I use an Atlas, with both spike and rubber feet on one of my precision rifles and a couple Harris's on other rifles. Both are 9-13, but I do have a set of extensions for the Atlas. The spiked feet are very good as they allow me to load the bipod by pushing into it.

I actually do my load development using the Bipod as that's how the rifle will be shot. For a rear bag I've gone to an Armegedon Gear "Game Changer" which is more of a multi-function bag rather than just rear. I find a bench rest to be steadier and easier to get good groups from.
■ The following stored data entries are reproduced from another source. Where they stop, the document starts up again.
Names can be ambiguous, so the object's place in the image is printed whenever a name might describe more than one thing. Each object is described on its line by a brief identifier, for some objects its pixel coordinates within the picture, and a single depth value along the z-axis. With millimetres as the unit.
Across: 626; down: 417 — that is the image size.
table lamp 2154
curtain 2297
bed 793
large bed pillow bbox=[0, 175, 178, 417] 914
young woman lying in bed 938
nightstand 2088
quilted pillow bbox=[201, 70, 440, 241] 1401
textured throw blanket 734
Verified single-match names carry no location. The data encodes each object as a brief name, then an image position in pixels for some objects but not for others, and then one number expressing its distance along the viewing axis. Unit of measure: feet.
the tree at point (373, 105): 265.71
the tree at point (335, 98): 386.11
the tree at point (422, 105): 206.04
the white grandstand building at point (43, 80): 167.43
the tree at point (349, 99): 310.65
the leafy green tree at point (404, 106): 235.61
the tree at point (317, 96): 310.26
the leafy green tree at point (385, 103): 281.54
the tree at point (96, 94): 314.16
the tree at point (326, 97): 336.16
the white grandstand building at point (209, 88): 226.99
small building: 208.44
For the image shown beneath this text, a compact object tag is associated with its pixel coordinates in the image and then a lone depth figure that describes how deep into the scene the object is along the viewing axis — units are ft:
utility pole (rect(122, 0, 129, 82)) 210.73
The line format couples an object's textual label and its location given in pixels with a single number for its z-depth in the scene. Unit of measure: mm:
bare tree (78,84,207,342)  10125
Now for hunting, I'm not a bipod fan and normally carry a "Bog-Pod" tripod. When I do go prone, I normally just shoot off my back-pack, or the Bog-Pod goes pretty low when spread out. Last years 10pt was at 297y off the Bog-Pod sitting.


----------



## GREENCOUNTYPETE (Jul 25, 2006)

up till recently I shot mostly from a sling , I am running about 1.25 to 1.5 MOA groups from a sling prone but I am chasing a sub minute load and a half mile target. just a personal goal last year I got to 200, 300, 400, 475 and 500 yards this year my goal is a half mile 880 yards and of course all the data that comes with working out to these ranges. 500 was with 223 AR and once I knew the dope a 10 inch plate at 500 off the bipod with my sock full of rice for a rear squeeze bag wasn't to difficult to keep rounds on.
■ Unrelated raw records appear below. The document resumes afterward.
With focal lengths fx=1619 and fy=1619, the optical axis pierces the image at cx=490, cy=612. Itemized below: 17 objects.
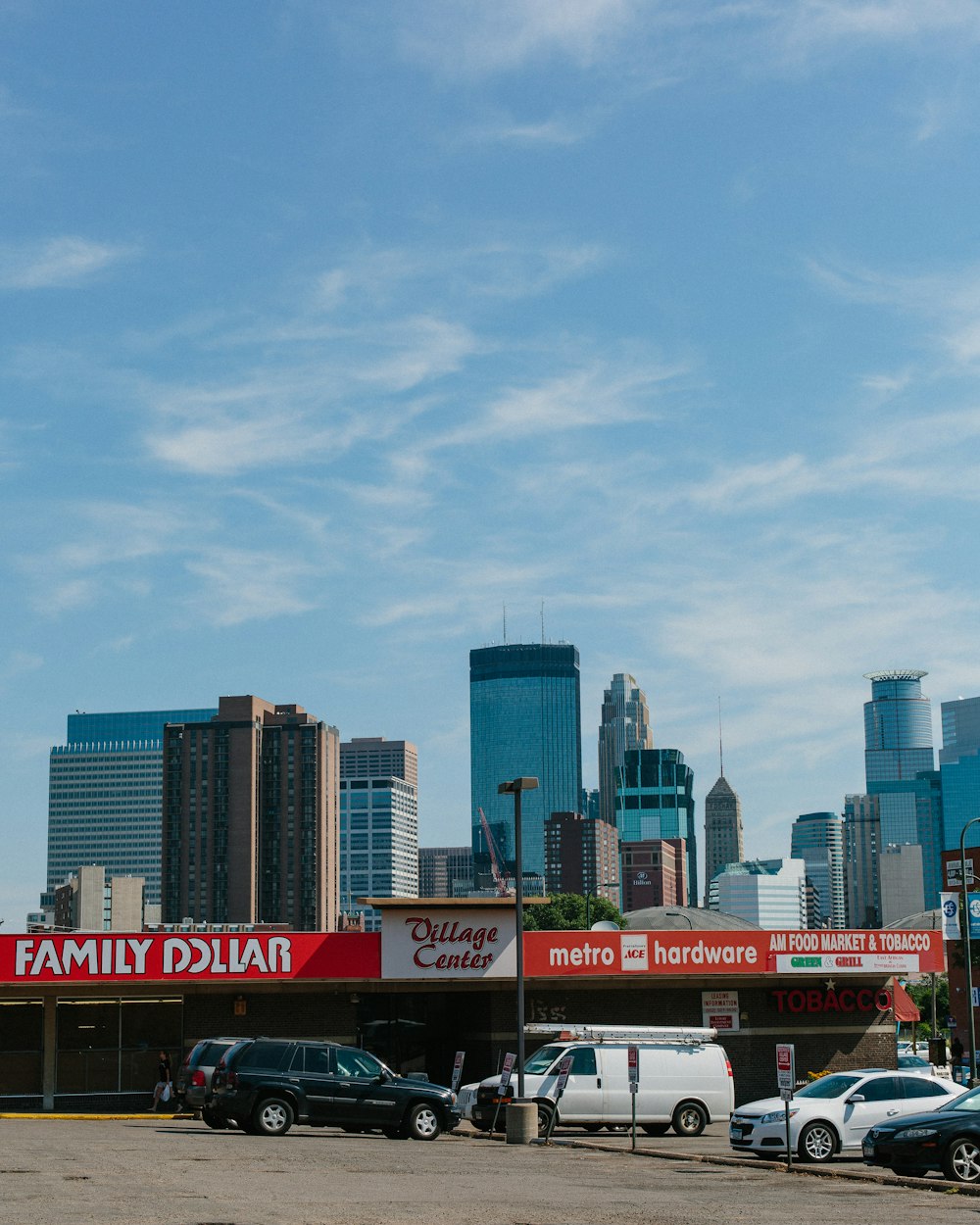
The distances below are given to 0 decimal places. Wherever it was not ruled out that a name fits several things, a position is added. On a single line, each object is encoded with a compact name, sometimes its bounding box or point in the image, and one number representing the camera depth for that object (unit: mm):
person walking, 39062
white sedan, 26312
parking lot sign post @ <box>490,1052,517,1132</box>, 32562
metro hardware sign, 40750
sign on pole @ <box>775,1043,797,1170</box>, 24672
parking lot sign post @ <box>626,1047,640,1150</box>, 29281
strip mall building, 39562
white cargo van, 33000
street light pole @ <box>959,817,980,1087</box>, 38438
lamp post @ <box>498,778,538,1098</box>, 31766
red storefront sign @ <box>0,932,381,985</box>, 38875
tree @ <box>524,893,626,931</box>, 167875
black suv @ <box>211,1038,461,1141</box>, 29141
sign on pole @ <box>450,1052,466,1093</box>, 38312
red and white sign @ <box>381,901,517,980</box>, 40562
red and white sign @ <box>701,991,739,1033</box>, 42094
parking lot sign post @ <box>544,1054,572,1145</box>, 32656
I have foam on my stock to get the right height then horse wrap and athletic tape over that , doesn't look the best but it works and doesn't move.

this year I am working with 308 .

the rice squeeze bag isn't quite firm enough and I am changing bags I was getting 1 moa of vertical dispersion with only about a half minute of horizontal dispersion at 400 yards off my cheap bipod on a 10 shot group working on bettering that. it's nothing to complain about that is 10 rounds under a dollar bill at 400 yards I just think I can do better.
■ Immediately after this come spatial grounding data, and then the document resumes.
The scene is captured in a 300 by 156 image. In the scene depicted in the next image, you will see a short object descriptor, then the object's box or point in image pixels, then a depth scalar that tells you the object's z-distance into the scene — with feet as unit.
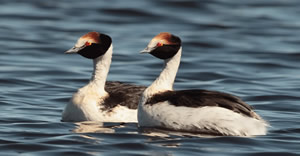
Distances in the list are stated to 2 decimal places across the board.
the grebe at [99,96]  42.73
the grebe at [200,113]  38.14
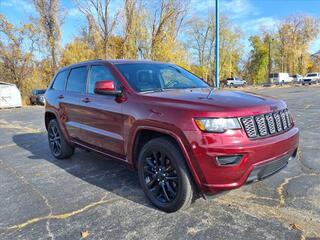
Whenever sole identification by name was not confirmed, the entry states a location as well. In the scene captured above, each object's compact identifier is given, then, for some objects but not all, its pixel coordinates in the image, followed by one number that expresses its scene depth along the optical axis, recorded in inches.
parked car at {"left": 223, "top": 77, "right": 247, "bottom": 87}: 1509.4
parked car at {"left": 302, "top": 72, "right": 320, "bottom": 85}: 1407.0
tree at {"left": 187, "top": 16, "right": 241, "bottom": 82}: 1731.5
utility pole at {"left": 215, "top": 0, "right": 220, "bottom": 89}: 361.1
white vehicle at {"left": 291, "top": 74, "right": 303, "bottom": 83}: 1642.4
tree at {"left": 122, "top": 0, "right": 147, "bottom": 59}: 890.7
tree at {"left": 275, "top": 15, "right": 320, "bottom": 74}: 1908.1
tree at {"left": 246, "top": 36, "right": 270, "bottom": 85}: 2093.5
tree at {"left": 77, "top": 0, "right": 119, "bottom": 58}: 867.5
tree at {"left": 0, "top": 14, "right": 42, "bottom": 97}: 785.2
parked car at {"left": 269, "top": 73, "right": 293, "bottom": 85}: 1685.3
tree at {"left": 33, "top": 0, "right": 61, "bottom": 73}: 857.4
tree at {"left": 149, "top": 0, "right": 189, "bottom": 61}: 959.3
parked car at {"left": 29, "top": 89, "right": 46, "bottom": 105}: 746.0
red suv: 90.9
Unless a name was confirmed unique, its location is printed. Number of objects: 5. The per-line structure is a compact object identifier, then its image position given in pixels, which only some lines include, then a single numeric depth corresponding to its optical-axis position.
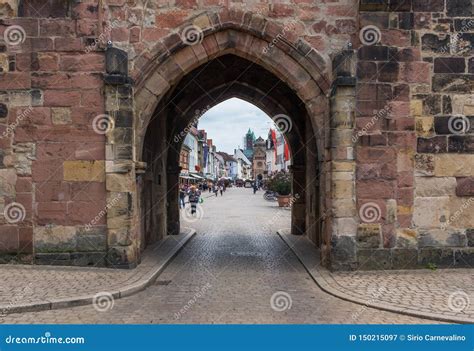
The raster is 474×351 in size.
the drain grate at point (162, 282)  7.69
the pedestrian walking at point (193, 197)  20.68
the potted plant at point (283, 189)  26.25
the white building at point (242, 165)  146.32
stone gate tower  8.27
I broke the cheap knock off of a harris they used cheap soft metal and eventually it broke where it mounts to the sling stud.

I have to wait for the corn to come down to go beyond 200 yards but it is starting to come down soon.


----------



## GREENCOUNTYPETE (Jul 25, 2006)

chuck that looks like a sweet bag with a pile of uses but ouch $108 for a bag , the precision game can get expensive.


----------



## Chuck R. (Apr 24, 2008)

GPC,

Yup, but I caught a sale, so it was a little less pain. For some reason it seems like everything designed for game gets expensive....Last month I dropped $1700 for a new match pistol and now I'm spending $$$$ to get in where it needs to be........nature of the shooting hobbies I suppose.


----------



## GREENCOUNTYPETE (Jul 25, 2006)

Chuck I was just watching a video , 



they ran just rifle , a bag and the rail mounted barricade system he went 7 for 8 hits on all but he nearly cut his time in half with the rail system.

the rail is interesting , but obviously very game driven


----------



## Chuck R. (Apr 24, 2008)

GPC,

The game changer acts similar as you can strap it to the forearm of the gun.






On my 3Gun rig I have a barricade brace, similar to the video you posted, it does work well as you can "load" or push into the barricade while shooting to steady. 










So I have no doubt their barricade brace works.


----------



## Fishindude (May 19, 2015)

I really hate the lead sleds. Too much junk in the way for me to properly hold the rifle.
I just use old school sand bags.


----------



## Chuck R. (Apr 24, 2008)

Fishindude said:


> I really hate the lead sleds. Too much junk in the way for me to properly hold the rifle.
> I just use old school sand bags.


Same here.

A friend at work gave me one for working with his wife on shooting and letting him zero a couple rifles on my range. I've used it once, took some pictures of my rifle on it and haven't dragged it out since. I'd rather just use a front benchrest and rear bag. Seems like the lead-sled takes me too long to get the shot lined up.


----------